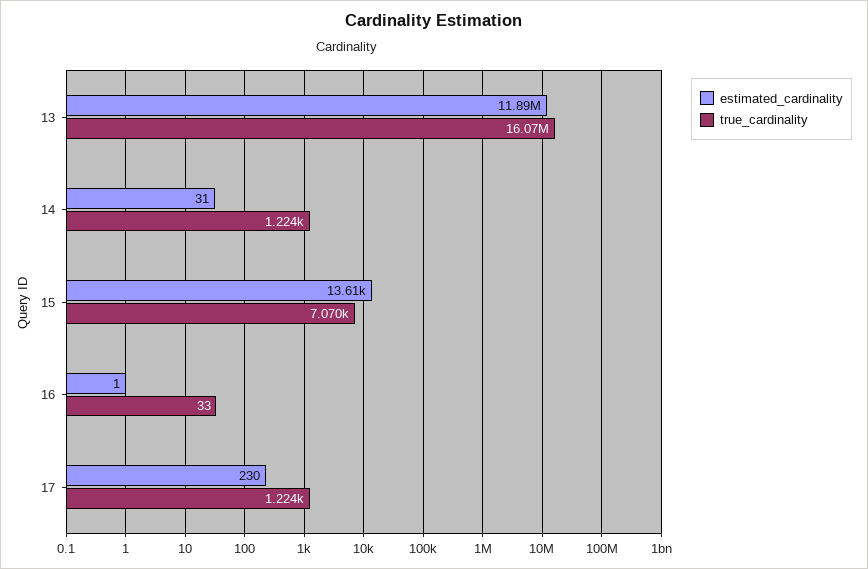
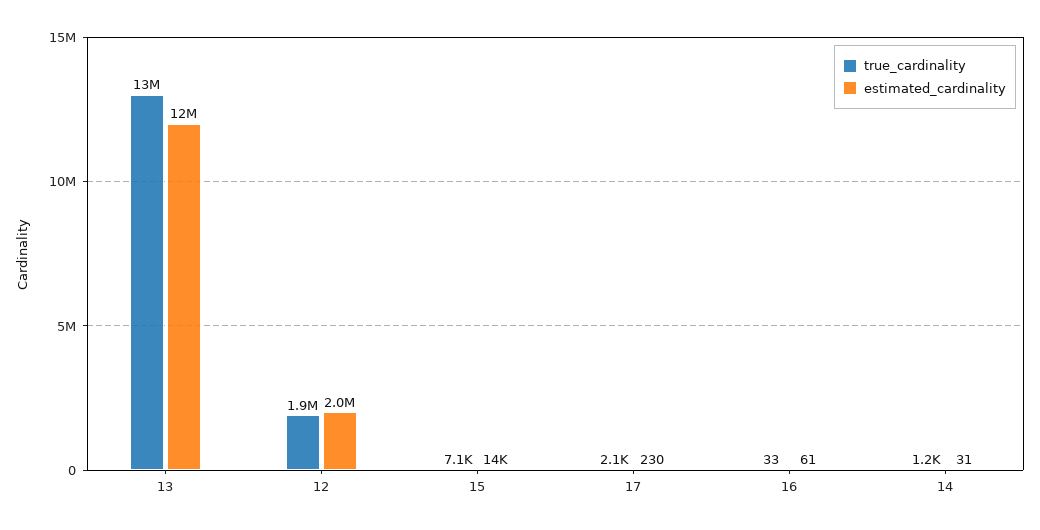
  {
    "estimated_cardinality": {
      "13": 11890000,
      "14": 31,
      "15": 13610,
-     "16": 1,
+     "16": 61,
-     "17": 230
+     "17": 230,
+     "12": 2000000
    },
    "true_cardinality": {
-     "13": 16070000,
+     "13": 13000000,
      "14": 1224,
      "15": 7070,
      "16": 33,
-     "17": 1224
+     "17": 2100,
+     "12": 1900000
    }
  }

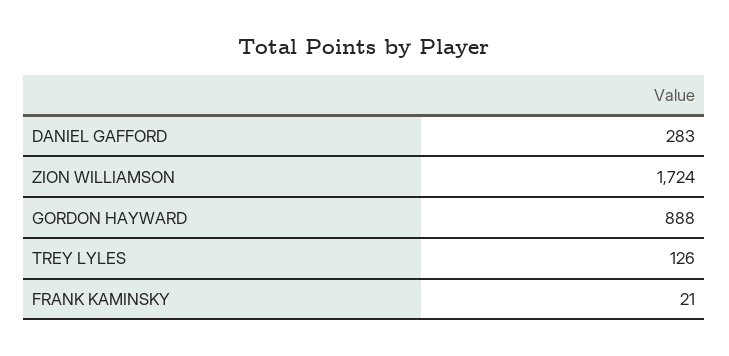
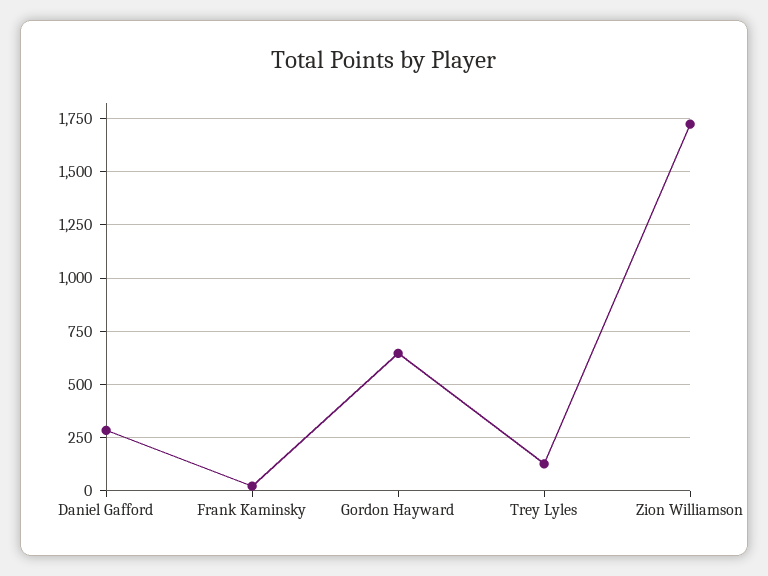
  {
    "DANIEL GAFFORD": 283,
    "ZION WILLIAMSON": 1724,
-   "GORDON HAYWARD": 888,
+   "GORDON HAYWARD": 650,
    "TREY LYLES": 126,
    "FRANK KAMINSKY": 21
  }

____________________

▶ Task directions: What is the number of lines in this listing that contain the word "GORDON"? Answer with that number and nothing else.

▶ Response area: 2